**Set exercise 1:**
Print the records starting at the line that contains "locality: Near Chapel" and ending at the last line of the records, with both ends included. Leave the pictures out of your answer.

So this is the man. Packer describes him as:
"massive (nearly six feet four and strong as a horse, though he confessed to needing much sleep), and his brains, energy, vision, drive, independence, clear head, kind heart, fair mind, salty speech, good sense, contempt for stupidity, firmness of principle and freedom from inhibitions, not to mention an awesome personal aloofness, would have made him a formidable leader and manager in any field. A deep though private conversion experience when he was twenty-one, together with the subsequent traumas of poverty, family shame and the chronic illness and death of two wives over a period of fifteen years, gave him an uncommon measure of authority when he spoke of Christ's power to meet human need."
I have the Vanity Fair picture of Ryle dated 26 March 1881 in my study at Eslington House, Jesmond. He does look massive. Actually I was lectured at Oxford by his grandson, the philosopher Gilbert Ryle – sadly someone not known as a Christian, but someone who had his grandfather's gift for simplicity and clarity. He too was massive and seemed to come from the same stock.
Before we leave the subject of Ryle the man, something must be said of his family life.
After his short period of work in Hampshire, first in Exbury then in Winchester itself, Ryle found himself in Helmingham in Suffolk and a parish of 300 people. He would be earning there £500 a year – those were the days when there were wide differentials in clergy salaries. This was very attractive to someone like Ryle, with his Victorian and upper class attitudes. It would allow him to marry. Ryle, however, was never sure whether he had done the right thing in leaving his town church in Winchester. He later wrote:
"Of all the steps I ever took in my life to this day I feel doubts whether the move was right or not. I sometimes think it was want of faith to go, and I ought to have stayed."
But he went and he soon married. He had read the lives of the Evangelicals of the 18th century and seen how some of them had had unhappy marriages – for example, John and Charles Wesley and George Whitefield. So he was going to take special care. He had three criteria for the choice of a wife. He wrote:
"The great thing I always desired to find was a woman who was a Christian, who was a real lady, and who was not a fool. Whether I was successful or not, others must judge better than I can, but I call God to witness these were the three points I always kept steadily in view."

**Set exercise 2:**
In the passage about Ryle, what annual salary would he earn in Helmingham?

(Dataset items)

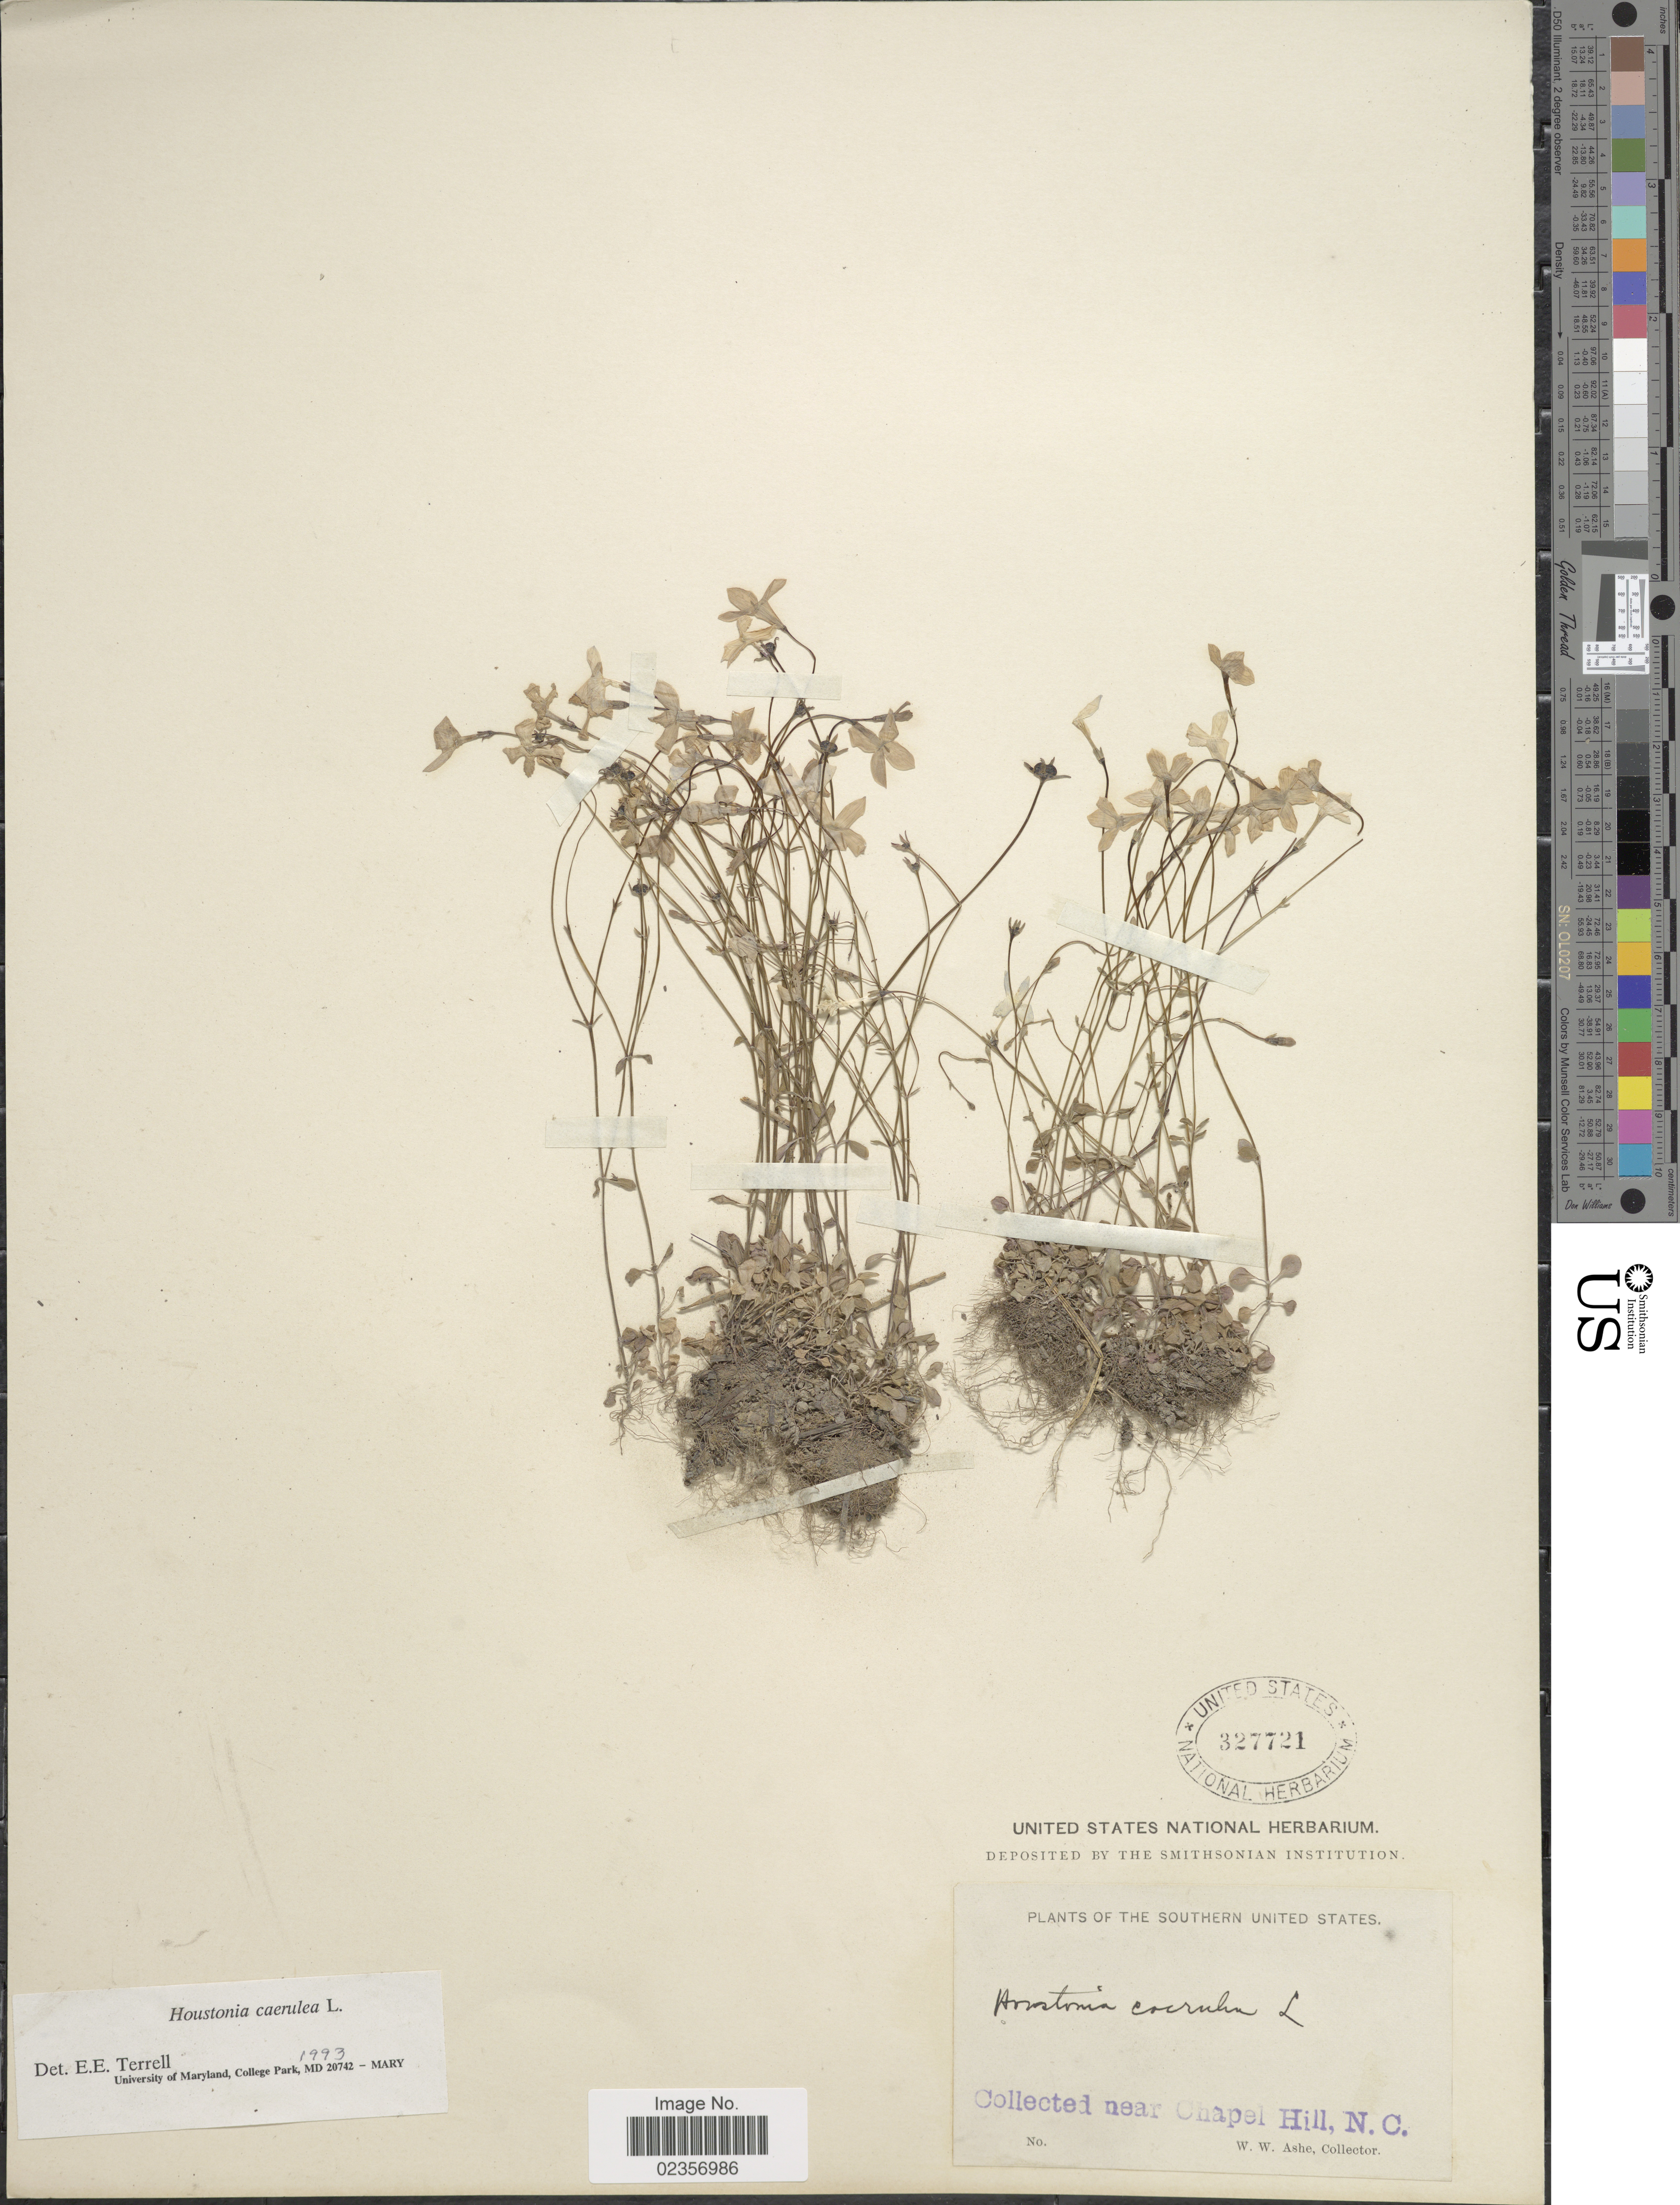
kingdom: Plantae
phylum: Tracheophyta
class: Magnoliopsida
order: Gentianales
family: Rubiaceae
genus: Houstonia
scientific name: Houstonia caerulea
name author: L.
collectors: W. W. Ashe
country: United States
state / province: North Carolina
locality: Near Chapel Hill, Southern United States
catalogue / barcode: US 327721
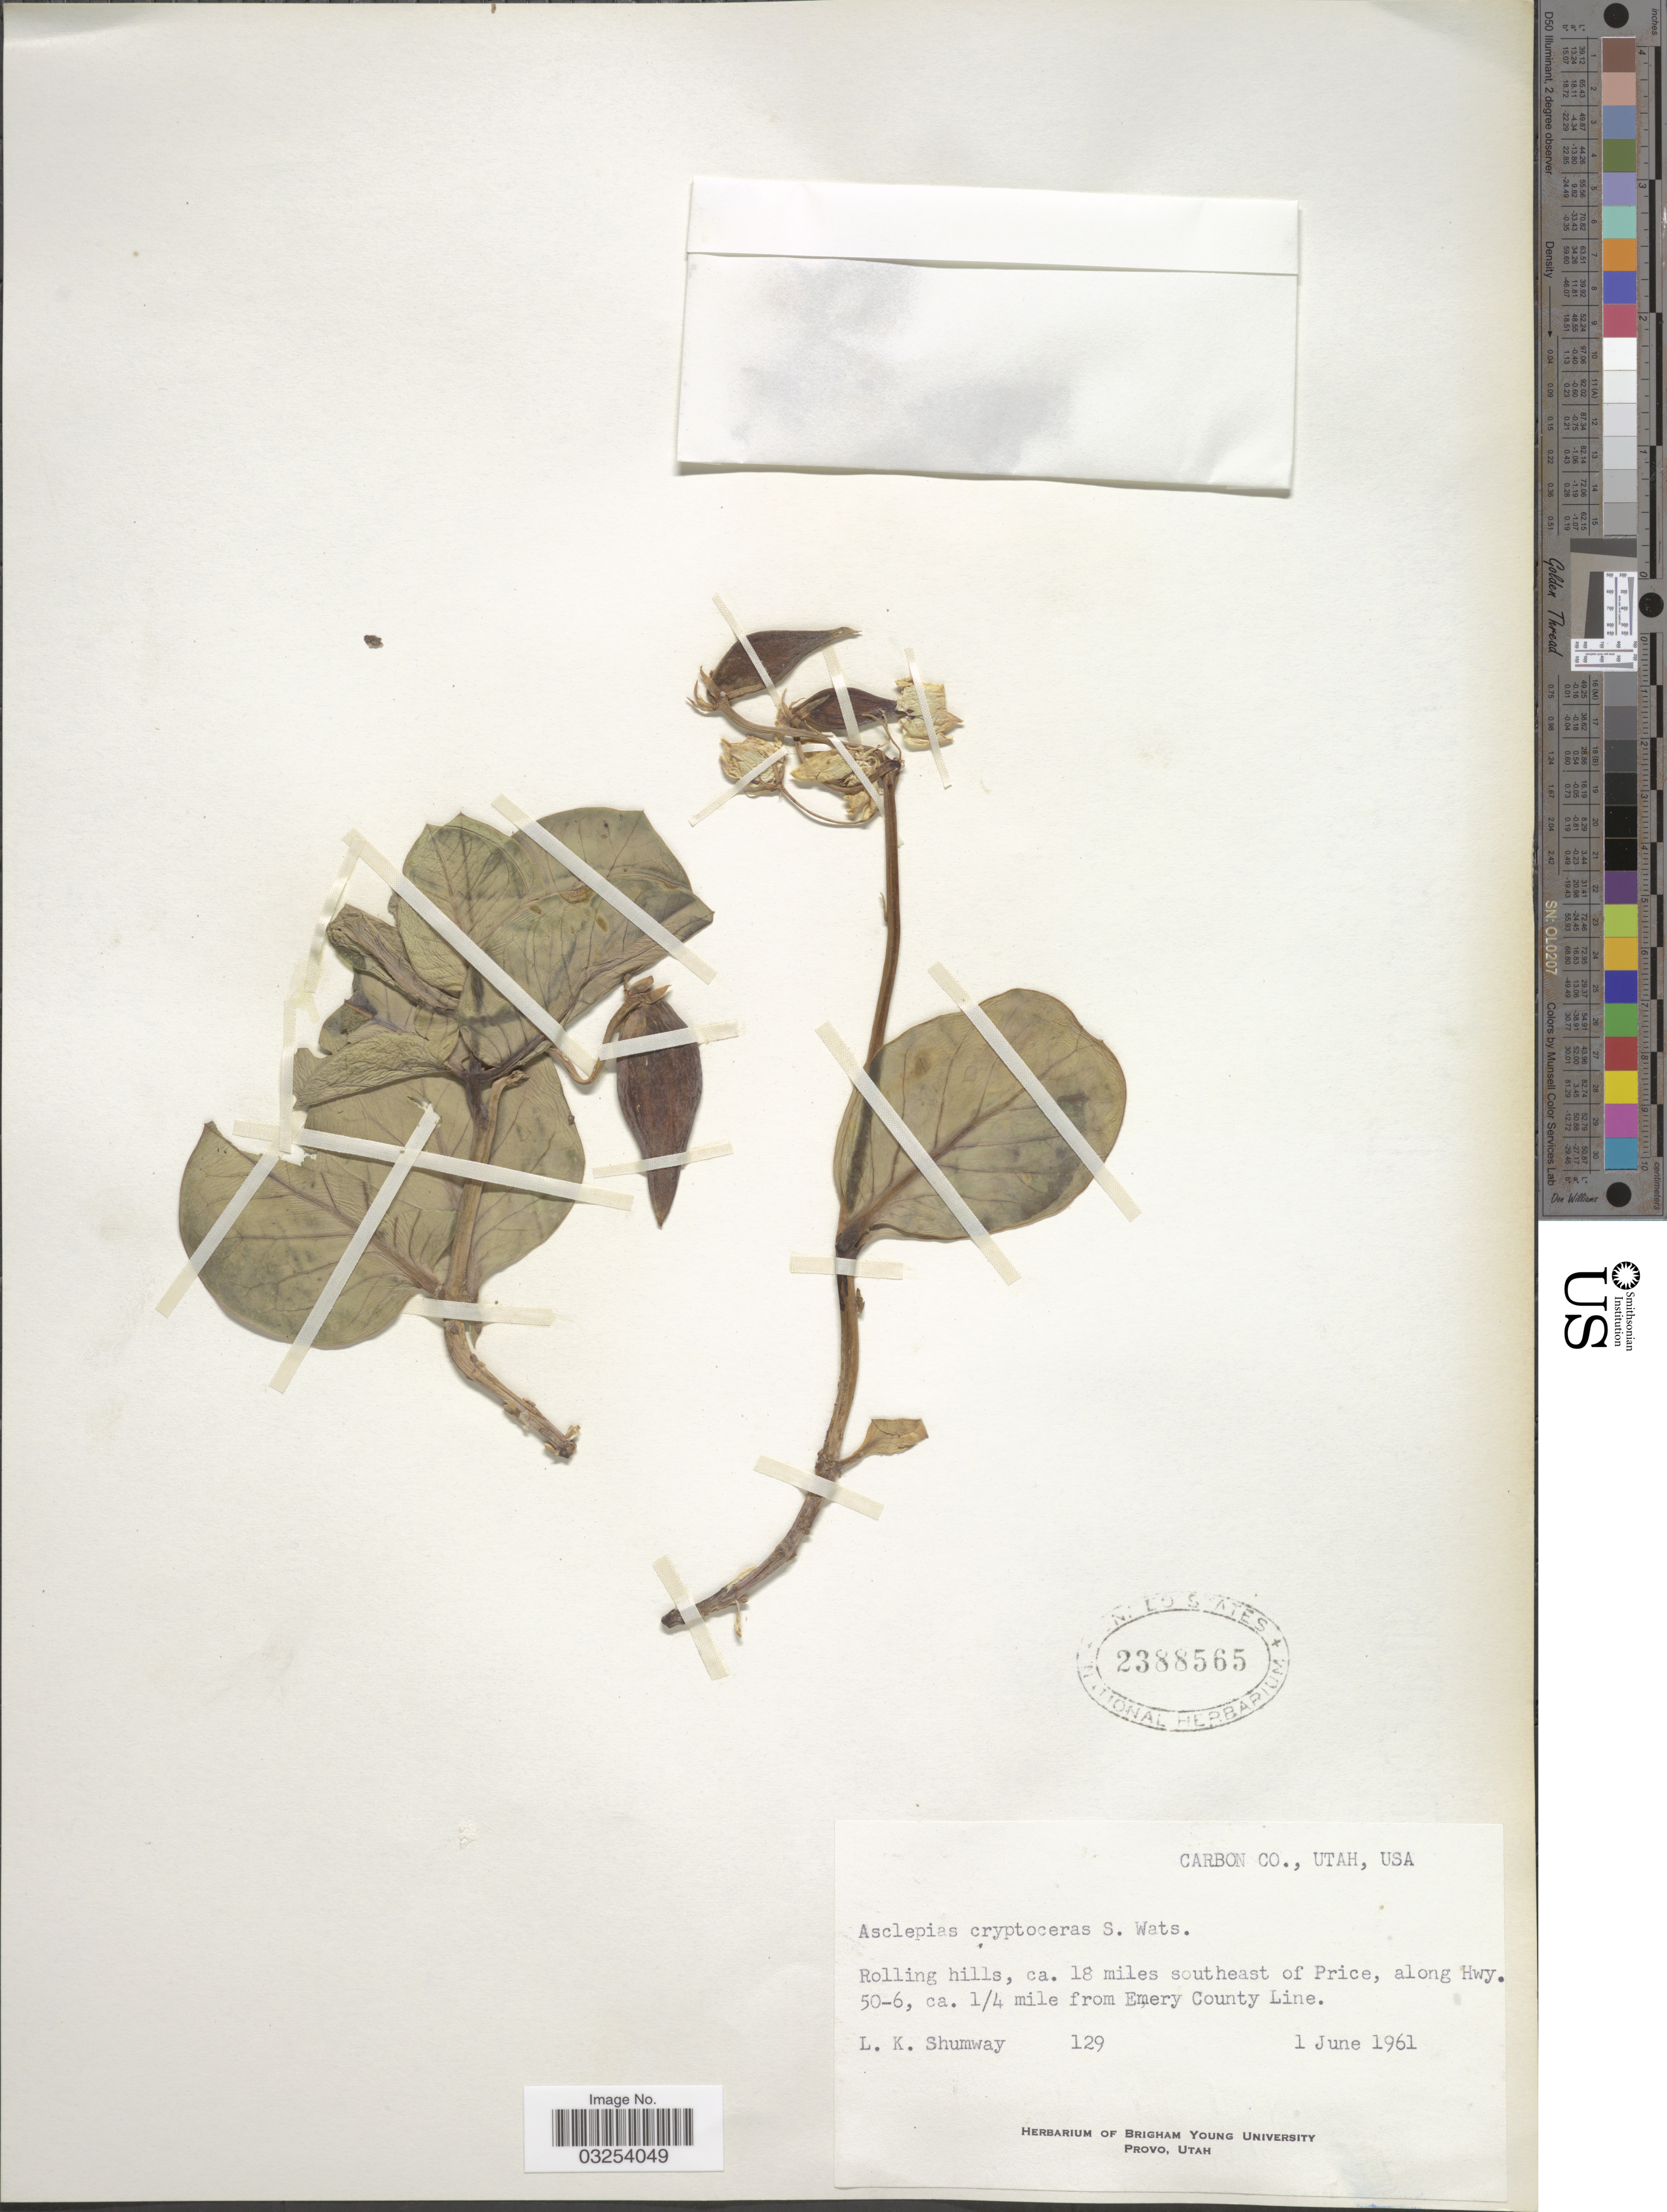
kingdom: Plantae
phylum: Tracheophyta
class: Magnoliopsida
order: Gentianales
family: Apocynaceae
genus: Asclepias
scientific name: Asclepias cryptoceras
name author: S. Watson in C. King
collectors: E. Shumway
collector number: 129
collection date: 1961-06-01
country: United States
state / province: Utah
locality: Carbon Co. Ca. 18 miles southeast of Price, along Hwy. 50-6, ca. 1/4 mile from Emery County Line.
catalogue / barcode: US 2388565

**Complete output 1:**
locality: Near Chapel Hill, Southern United States
catalogue / barcode: US 327721
kingdom: Plantae
phylum: Tracheophyta
class: Magnoliopsida
order: Gentianales
family: Apocynaceae
genus: Asclepias
scientific name: Asclepias cryptoceras
name author: S. Watson in C. King
collectors: E. Shumway
collector number: 129
collection date: 1961-06-01
country: United States
state / province: Utah
locality: Carbon Co. Ca. 18 miles southeast of Price, along Hwy. 50-6, ca. 1/4 mile from Emery County Line.
catalogue / barcode: US 2388565

**Complete output 2:**
£500 a year